Stored data entries:
[Start of Attachment]
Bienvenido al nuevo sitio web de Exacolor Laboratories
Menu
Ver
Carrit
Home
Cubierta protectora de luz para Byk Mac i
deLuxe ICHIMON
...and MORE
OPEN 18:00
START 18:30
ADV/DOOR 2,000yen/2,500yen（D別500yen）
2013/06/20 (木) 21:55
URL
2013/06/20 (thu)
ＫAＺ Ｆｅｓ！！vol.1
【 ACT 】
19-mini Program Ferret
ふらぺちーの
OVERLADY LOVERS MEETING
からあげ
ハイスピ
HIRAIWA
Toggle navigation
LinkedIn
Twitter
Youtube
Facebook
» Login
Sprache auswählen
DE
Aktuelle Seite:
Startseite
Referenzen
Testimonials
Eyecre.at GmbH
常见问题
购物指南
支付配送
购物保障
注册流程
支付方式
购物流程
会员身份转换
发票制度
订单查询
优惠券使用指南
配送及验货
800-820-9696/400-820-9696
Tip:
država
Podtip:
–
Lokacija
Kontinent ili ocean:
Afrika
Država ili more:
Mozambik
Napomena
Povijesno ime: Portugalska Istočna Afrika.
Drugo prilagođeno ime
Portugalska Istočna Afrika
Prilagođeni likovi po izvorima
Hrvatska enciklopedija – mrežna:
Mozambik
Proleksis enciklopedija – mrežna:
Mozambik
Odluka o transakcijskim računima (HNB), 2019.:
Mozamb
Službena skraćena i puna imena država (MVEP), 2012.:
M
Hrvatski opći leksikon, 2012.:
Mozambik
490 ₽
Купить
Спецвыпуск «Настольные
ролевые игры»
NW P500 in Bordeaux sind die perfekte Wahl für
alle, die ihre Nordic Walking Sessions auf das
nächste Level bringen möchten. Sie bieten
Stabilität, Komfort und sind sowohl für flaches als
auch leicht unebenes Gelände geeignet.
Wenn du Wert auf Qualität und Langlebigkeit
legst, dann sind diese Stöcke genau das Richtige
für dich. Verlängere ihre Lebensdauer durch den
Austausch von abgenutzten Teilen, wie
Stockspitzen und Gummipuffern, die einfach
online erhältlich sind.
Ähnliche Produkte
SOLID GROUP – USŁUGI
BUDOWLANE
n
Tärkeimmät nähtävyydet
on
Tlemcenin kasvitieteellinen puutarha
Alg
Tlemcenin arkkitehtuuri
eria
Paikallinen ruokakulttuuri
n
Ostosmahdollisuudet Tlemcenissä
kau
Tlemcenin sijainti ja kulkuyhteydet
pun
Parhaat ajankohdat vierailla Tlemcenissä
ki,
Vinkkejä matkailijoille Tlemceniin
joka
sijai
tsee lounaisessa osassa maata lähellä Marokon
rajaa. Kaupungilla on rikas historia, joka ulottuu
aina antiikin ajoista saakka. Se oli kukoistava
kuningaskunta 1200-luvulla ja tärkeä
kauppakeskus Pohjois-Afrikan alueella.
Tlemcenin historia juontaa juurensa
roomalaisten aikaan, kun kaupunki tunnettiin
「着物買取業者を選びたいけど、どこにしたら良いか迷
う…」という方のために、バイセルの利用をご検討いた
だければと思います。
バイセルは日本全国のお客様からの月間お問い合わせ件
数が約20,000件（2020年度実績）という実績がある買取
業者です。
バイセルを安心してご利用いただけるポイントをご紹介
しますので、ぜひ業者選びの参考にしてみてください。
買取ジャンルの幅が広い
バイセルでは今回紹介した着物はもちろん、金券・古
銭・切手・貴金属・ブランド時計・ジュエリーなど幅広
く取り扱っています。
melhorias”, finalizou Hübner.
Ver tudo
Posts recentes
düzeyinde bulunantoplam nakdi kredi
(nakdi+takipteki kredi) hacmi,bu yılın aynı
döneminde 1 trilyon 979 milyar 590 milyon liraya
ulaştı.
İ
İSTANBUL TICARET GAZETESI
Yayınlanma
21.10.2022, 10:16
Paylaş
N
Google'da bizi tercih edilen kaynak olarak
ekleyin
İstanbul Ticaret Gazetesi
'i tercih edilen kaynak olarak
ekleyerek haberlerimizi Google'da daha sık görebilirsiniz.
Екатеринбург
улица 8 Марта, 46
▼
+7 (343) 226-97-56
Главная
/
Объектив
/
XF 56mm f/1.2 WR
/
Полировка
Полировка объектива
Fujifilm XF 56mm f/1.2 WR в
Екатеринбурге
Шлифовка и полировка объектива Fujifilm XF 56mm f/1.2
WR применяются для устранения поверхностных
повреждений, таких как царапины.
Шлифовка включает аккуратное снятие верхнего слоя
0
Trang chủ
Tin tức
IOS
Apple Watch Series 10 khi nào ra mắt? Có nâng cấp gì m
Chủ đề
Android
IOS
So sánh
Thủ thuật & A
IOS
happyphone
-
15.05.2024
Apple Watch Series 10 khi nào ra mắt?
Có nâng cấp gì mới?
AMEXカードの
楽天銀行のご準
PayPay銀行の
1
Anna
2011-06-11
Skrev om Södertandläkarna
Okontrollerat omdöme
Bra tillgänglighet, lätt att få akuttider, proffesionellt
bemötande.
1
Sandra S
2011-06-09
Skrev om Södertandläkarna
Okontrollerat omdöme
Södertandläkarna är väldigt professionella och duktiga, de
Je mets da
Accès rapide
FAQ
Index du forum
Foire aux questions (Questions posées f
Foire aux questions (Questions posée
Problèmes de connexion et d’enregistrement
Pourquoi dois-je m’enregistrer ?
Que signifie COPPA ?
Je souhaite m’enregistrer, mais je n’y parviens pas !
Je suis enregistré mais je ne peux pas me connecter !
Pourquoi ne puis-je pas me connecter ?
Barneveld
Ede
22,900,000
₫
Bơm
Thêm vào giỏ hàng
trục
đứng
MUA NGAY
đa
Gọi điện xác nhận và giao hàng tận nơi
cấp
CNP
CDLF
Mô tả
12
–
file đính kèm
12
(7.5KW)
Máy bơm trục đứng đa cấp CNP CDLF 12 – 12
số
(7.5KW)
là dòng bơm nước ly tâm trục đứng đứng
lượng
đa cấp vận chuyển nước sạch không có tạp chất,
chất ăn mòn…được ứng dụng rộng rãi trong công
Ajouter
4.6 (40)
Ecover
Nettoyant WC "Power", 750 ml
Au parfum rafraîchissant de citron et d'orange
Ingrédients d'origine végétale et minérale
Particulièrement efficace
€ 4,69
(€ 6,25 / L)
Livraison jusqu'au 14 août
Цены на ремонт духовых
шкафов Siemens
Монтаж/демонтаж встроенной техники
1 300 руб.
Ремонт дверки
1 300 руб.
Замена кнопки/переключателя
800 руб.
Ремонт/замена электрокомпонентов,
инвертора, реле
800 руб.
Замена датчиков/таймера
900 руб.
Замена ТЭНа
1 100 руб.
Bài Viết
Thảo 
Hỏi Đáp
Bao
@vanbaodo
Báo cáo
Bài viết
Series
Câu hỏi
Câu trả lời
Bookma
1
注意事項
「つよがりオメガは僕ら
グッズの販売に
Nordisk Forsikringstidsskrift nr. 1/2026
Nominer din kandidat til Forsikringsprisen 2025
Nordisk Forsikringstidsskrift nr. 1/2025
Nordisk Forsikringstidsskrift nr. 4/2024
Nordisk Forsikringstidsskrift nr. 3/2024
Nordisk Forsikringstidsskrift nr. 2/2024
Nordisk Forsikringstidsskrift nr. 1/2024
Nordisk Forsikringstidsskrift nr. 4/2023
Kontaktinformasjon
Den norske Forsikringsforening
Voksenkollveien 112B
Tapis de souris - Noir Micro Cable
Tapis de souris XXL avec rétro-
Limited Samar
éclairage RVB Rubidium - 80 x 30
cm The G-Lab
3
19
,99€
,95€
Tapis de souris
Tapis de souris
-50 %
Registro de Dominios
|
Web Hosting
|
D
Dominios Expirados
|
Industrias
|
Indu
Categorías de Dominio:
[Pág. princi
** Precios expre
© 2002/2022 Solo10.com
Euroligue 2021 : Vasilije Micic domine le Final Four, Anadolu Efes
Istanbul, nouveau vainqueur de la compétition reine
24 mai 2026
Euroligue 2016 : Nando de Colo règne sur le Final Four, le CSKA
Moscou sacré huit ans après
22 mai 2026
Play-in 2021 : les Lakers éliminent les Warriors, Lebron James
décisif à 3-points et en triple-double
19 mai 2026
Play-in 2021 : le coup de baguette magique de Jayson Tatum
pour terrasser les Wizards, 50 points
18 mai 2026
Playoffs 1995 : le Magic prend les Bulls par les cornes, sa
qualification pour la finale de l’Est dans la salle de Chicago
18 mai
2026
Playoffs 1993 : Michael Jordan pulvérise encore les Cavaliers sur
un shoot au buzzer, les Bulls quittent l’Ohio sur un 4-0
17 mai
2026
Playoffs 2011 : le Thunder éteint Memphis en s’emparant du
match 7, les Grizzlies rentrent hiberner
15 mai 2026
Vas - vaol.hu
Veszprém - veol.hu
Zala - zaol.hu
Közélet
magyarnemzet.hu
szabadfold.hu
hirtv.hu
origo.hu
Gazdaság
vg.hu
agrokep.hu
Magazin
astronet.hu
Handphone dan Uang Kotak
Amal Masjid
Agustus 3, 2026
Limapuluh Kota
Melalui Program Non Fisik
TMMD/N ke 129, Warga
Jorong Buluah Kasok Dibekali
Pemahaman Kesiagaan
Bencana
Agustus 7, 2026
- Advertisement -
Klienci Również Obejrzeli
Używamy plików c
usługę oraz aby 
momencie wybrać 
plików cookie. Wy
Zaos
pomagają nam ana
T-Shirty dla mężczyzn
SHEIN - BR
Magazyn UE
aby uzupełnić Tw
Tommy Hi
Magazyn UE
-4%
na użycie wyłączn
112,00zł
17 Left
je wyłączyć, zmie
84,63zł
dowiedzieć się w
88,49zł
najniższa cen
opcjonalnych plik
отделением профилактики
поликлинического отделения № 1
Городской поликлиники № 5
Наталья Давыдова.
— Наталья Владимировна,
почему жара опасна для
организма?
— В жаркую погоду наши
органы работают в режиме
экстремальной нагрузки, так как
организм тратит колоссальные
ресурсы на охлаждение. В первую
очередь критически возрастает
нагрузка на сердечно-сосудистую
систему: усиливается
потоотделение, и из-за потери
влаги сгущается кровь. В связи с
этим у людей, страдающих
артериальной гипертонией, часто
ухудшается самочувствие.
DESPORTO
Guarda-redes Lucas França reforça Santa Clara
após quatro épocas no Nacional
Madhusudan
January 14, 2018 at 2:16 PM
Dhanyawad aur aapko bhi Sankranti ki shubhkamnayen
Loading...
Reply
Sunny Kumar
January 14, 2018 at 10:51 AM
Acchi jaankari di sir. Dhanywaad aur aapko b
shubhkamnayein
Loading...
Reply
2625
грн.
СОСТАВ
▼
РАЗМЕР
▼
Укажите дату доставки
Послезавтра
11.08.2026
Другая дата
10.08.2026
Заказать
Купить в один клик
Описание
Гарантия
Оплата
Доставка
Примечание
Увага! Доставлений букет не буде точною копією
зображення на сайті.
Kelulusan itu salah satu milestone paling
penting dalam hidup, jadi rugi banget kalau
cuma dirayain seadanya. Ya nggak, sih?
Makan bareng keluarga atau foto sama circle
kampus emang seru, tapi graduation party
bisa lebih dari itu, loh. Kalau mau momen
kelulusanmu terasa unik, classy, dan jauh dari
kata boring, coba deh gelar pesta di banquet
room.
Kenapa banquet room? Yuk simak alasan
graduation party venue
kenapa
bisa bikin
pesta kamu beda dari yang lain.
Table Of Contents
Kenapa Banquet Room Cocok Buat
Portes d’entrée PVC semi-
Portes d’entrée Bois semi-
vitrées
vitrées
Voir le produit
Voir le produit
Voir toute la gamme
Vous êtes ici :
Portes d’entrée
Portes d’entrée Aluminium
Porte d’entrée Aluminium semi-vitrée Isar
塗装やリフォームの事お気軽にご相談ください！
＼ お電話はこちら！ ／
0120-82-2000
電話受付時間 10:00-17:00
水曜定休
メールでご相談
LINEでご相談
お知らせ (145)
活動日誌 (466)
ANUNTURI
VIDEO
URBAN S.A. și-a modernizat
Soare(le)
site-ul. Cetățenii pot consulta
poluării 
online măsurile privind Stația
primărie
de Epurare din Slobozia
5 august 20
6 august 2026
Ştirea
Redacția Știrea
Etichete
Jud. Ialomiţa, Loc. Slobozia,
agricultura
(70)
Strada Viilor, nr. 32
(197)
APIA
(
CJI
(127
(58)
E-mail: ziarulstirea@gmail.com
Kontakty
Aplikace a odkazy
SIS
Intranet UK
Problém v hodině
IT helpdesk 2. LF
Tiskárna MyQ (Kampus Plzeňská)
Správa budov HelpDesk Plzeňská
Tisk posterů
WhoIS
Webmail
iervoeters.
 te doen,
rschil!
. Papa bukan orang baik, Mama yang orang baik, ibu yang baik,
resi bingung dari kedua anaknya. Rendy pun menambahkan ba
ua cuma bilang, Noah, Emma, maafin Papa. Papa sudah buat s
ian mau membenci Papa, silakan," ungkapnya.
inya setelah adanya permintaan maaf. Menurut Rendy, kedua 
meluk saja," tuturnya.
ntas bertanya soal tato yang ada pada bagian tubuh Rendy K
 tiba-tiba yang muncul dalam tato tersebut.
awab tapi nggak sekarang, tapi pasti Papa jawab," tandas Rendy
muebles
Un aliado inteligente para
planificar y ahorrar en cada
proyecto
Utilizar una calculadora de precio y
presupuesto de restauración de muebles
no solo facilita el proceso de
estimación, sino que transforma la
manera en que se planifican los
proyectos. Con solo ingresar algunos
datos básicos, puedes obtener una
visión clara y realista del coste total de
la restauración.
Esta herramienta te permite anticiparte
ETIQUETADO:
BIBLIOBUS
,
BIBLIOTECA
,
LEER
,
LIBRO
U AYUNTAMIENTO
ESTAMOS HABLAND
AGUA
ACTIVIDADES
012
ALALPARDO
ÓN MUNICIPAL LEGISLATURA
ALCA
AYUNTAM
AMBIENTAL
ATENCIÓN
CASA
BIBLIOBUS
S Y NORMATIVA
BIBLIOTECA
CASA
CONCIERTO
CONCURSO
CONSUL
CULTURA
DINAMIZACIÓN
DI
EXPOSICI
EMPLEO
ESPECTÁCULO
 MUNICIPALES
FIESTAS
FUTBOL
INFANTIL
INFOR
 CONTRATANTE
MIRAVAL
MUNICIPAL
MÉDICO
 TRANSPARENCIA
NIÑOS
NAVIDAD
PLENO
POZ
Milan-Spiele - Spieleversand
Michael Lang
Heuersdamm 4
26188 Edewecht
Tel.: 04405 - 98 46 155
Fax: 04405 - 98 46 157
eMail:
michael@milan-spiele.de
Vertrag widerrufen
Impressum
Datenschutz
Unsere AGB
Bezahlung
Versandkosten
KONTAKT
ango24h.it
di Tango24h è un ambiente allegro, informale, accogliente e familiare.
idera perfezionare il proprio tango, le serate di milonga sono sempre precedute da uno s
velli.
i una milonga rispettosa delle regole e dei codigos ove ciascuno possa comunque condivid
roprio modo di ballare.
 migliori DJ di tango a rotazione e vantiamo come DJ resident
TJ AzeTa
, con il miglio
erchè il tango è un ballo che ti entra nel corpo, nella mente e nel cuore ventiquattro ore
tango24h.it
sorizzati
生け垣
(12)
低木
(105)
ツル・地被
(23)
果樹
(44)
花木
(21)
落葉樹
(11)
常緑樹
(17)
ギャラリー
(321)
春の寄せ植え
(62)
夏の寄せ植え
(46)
[End of Attachment]
### Task to carry out
Write the lines out verbatim, from the one with "erchè il tango" through the last line of the entries, and stop there.

### Exercise solution
erchè il tango è un ballo che ti entra nel corpo, nella mente e nel cuore ventiquattro ore
tango24h.it
sorizzati
生け垣
(12)
低木
(105)
ツル・地被
(23)
果樹
(44)
花木
(21)
落葉樹
(11)
常緑樹
(17)
ギャラリー
(321)
春の寄せ植え
(62)
夏の寄せ植え
(46)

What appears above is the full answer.